There was this bug when playing vp9 content with hw decode vaapi vp9 decoding glitches on rembrandt [Reproducer in comments] (#8044) · Issues · Mesa / mesa · GitLab. Should be limited to vp9 and bios version shouldn’t matter but maybe it’s related. Still my advice is to ensure the amdgpu firmware versions of your distro are up to date with the linux-firmware upstream repo, it’s won’t hurt.
I can reproduce the issue with an Ubuntu 24.04 live image released yesterday, on my Framework 13 AMD 7040U, BIOS release 3.05:
2024-04-26T10:03:24.166681+00:00 ubuntu kernel: ACPI: thermal: [Firmware Bug]: Invalid critical threshold (-274000)
2024-04-26T10:03:24.166681+00:00 ubuntu kernel: ACPI: thermal: [Firmware Bug]: No valid trip points!

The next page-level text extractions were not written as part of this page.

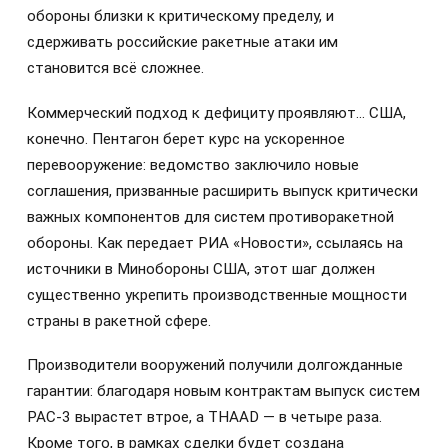
обороны близки к критическому пределу, и
сдерживать российские ракетные атаки им
становится всё сложнее.
Коммерческий подход к дефициту проявляют… США,
конечно. Пентагон берет курс на ускоренное
перевооружение: ведомство заключило новые
соглашения, призванные расширить выпуск критически
важных компонентов для систем противоракетной
обороны. Как передает РИА «Новости», ссылаясь на
источники в Минобороны США, этот шаг должен
существенно укрепить производственные мощности
страны в ракетной сфере.
Производители вооружений получили долгожданные
гарантии: благодаря новым контрактам выпуск систем
PAC-3 вырастет втрое, а THAAD — в четыре раза.
Кроме того, в рамках сделки будет создана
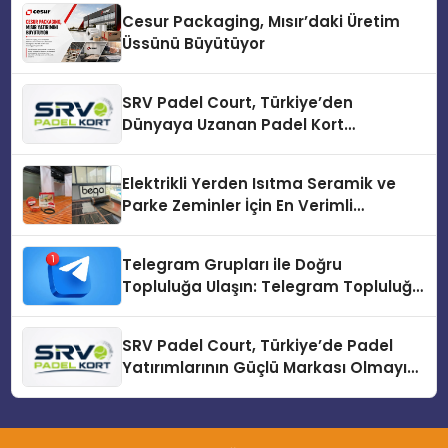
Cesur Packaging, Mısır’daki Üretim
Üssünü Büyütüyor
SRV Padel Court, Türkiye’den
Dünyaya Uzanan Padel Kort
Üretiminde Güvenin Adresi
Elektrikli Yerden Isıtma Seramik ve
Parke Zeminler İçin En Verimli
Çözümler
Telegram Grupları ile Doğru
Topluluğa Ulaşın: Telegram Topluluğu
Kurduktan Sonra İlk Adım
SRV Padel Court, Türkiye’de Padel
Yatırımlarının Güçlü Markası Olmayı
Sürdürüyor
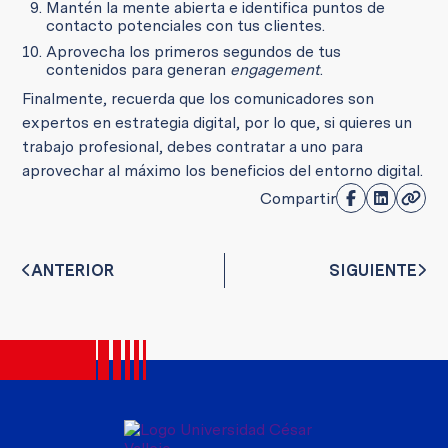
Mantén la mente abierta e identifica puntos de
contacto potenciales con tus clientes.
Aprovecha los primeros segundos de tus
contenidos para generan
engagement
.
Finalmente, recuerda que los comunicadores son
expertos en estrategia digital, por lo que, si quieres un
trabajo profesional, debes contratar a uno para
aprovechar al máximo los beneficios del entorno digital.
Compartir
ANTERIOR
SIGUIENTE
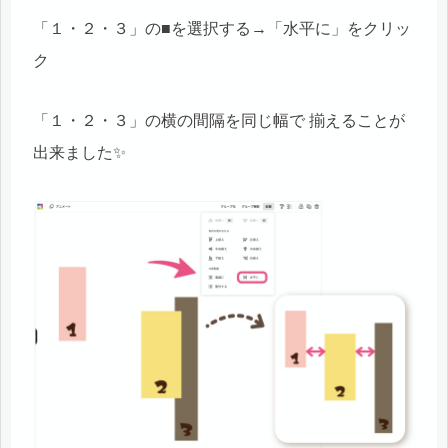
「１・２・３」の■を選択する→「水平に」をクリッ
ク
「１・２・３」の横の間隔を同じ幅で 揃えることが
出来ました✨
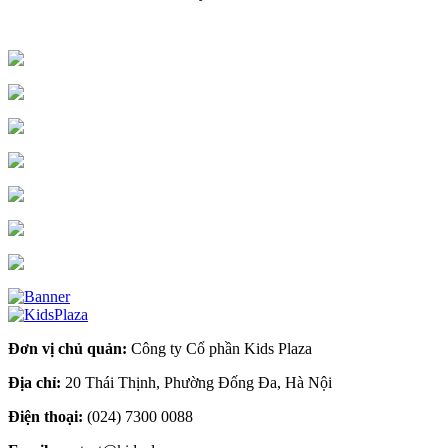
Đơn vị chủ quản:
Công ty Cổ phần Kids Plaza
Địa chỉ:
20 Thái Thịnh, Phường Đống Đa, Hà Nội
Điện thoại:
(024) 7300 0088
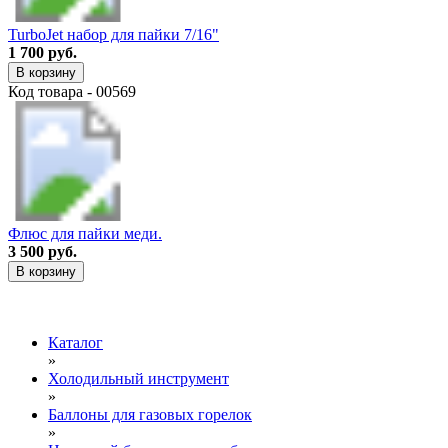
TurboJet набор для пайки 7/16"
1 700 руб.
В корзину
Код товара - 00569
Флюс для пайки меди.
3 500 руб.
В корзину
Каталог
»
Холодильный инструмент
»
Баллоны для газовых горелок
»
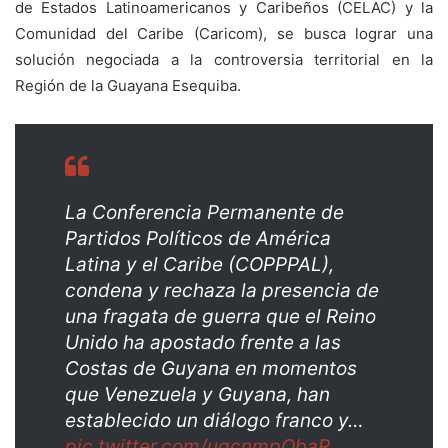
de Estados Latinoamericanos y Caribeños (CELAC) y la
Comunidad del Caribe (Caricom), se busca lograr una
solución negociada a la controversia territorial en la
Región de la Guayana Esequiba.
La Conferencia Permanente de
Partidos Políticos de América
Latina y el Caribe (COPPPAL),
condena y rechaza la presencia de
una fragata de guerra que el Reino
Unido ha apostado frente a las
Costas de Guyana en momentos
que Venezuela y Guyana, han
establecido un diálogo franco y…
pic.twitter.com/ugcnmpObaR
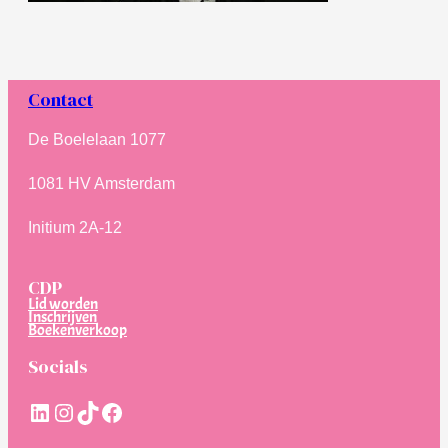
Contact
De Boelelaan 1077
1081 HV Amsterdam
Initium 2A-12
CDP
Lid worden
Inschrijven
Boekenverkoop
Socials
LinkedIn
Instagram
TikTok
Facebook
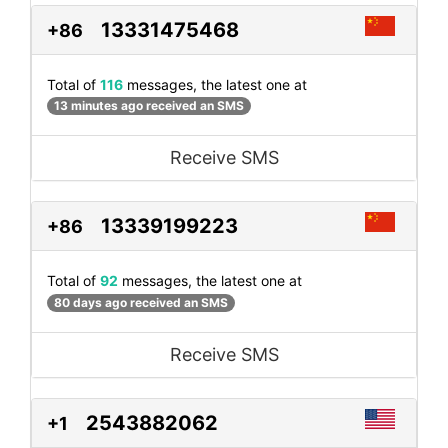
13331475468
+86
Total of
116
messages, the latest one at
13 minutes ago received an SMS
Receive SMS
13339199223
+86
Total of
92
messages, the latest one at
80 days ago received an SMS
Receive SMS
2543882062
+1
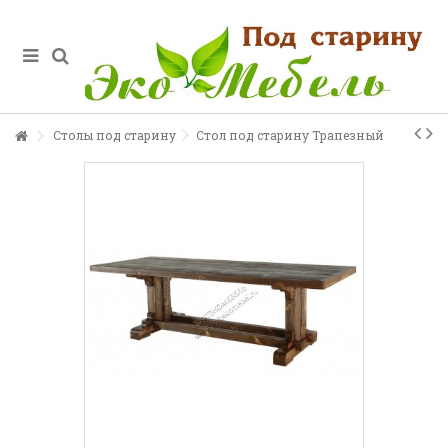
Столы под старину
Стол под старину Трапезный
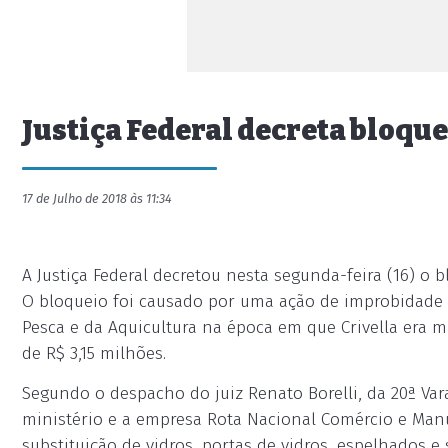
Justiça Federal decreta bloque
17 de Julho de 2018 às 11:34
A Justiça Federal decretou nesta segunda-feira (16) o b
O bloqueio foi causado por uma ação de improbidade a
Pesca e da Aquicultura na época em que Crivella era m
de R$ 3,15 milhões.
Segundo o despacho do juiz Renato Borelli, da 20ª Vara 
ministério e a empresa Rota Nacional Comércio e Man
substituição de vidros, portas de vidros, espelhados e 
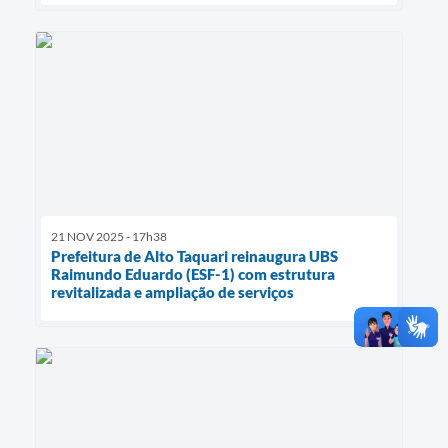
21 NOV 2025 - 17h38
Prefeitura de Alto Taquari reinaugura UBS
Raimundo Eduardo (ESF-1) com estrutura
revitalizada e ampliação de serviços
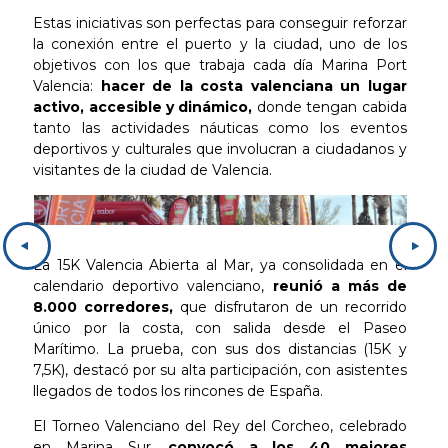
Estas iniciativas son perfectas para conseguir reforzar
la conexión entre el puerto y la ciudad, uno de los
objetivos con los que trabaja cada día Marina Port
Valencia:
hacer de la costa valenciana un lugar
activo, accesible y dinámico,
donde tengan cabida
tanto las actividades náuticas como los eventos
deportivos y culturales que involucran a ciudadanos y
visitantes de la ciudad de Valencia.
La 15K Valencia Abierta al Mar, ya consolidada en el
calendario deportivo valenciano,
reunió a más de
8.000 corredores,
que disfrutaron de un recorrido
único por la costa, con salida desde el Paseo
Marítimo. La prueba, con sus dos distancias (15K y
7,5K), destacó por su alta participación, con asistentes
llegados de todos los rincones de España.
El Torneo Valenciano del Rey del Corcheo, celebrado
en Marina Sur,
convocó a los 40 mejores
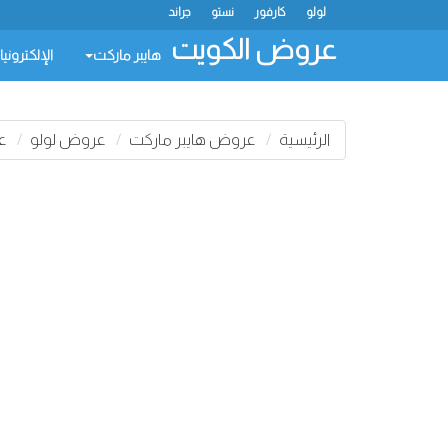
لولو
كارفور
نستو
جراند
عروض الكويت
هايبر ماركت
الإلكتروني
الرئيسية
عروض هايبر ماركت
عروض لولو
عر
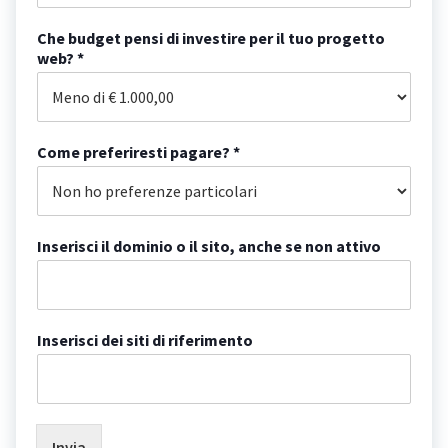
Che budget pensi di investire per il tuo progetto
web? *
Come preferiresti pagare? *
Inserisci il dominio o il sito, anche se non attivo
Inserisci dei siti di riferimento
Invia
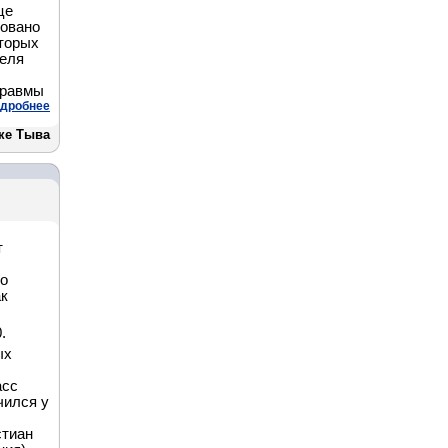
це
ровано
оторых
теля
травмы
дробнее
ке Тыва
т
по
ак
.
ых
асс
чился у
стиан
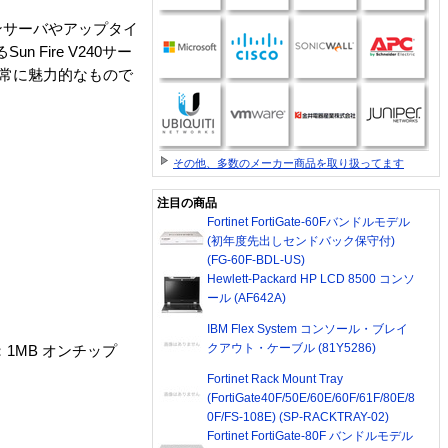
ョンサーバやアップタイ
ire V240サー
非常に魅力的なもので
その他、多数のメーカー商品を取り扱ってます
注目の商品
Fortinet FortiGate-60Fバンドルモデル
(初年度先出しセンドバック保守付)
(FG-60F-BDL-US)
Hewlett-Packard HP LCD 8500 コンソ
ール (AF642A)
IBM Flex System コンソール・ブレイ
クアウト・ケーブル (81Y5286)
ュ：1MB オンチップ
Fortinet Rack Mount Tray
(FortiGate40F/50E/60E/60F/61F/80E/8
0F/FS-108E) (SP-RACKTRAY-02)
Fortinet FortiGate-80F バンドルモデル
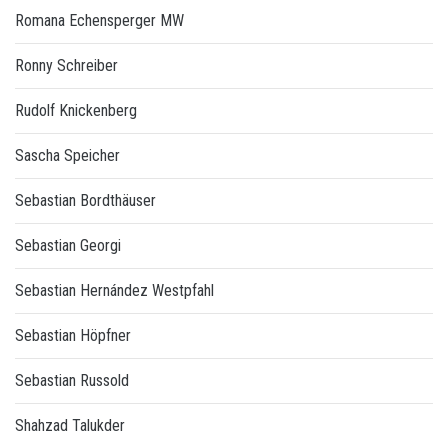
Romana Echensperger MW
Ronny Schreiber
Rudolf Knickenberg
Sascha Speicher
Sebastian Bordthäuser
Sebastian Georgi
Sebastian Hernández Westpfahl
Sebastian Höpfner
Sebastian Russold
Shahzad Talukder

2024-04-26T10:03:24.166682+00:00 ubuntu kernel: ACPI: thermal: [Firmware Bug]: Invalid critical threshold (-274000)
2024-04-26T10:03:24.166682+00:00 ubuntu kernel: ACPI: thermal: [Firmware Bug]: No valid trip points!
2024-04-26T10:03:24.166682+00:00 ubuntu kernel: ACPI: thermal: [Firmware Bug]: Invalid critical threshold (-274000)
2024-04-26T10:03:24.166683+00:00 ubuntu kernel: ACPI: thermal: [Firmware Bug]: No valid trip points!
2024-04-26T10:03:24.166683+00:00 ubuntu kernel: ACPI: thermal: [Firmware Bug]: Invalid critical threshold (-274000)
2024-04-26T10:03:24.166683+00:00 ubuntu kernel: ACPI: thermal: [Firmware Bug]: No valid trip points!
@Kieran_Levin , what is the effect of this failure? Is temperature control working, or would I risk overheat damage? Can you recommend upgrade to Ubuntu 24.04 right now, or rather wait for a fix?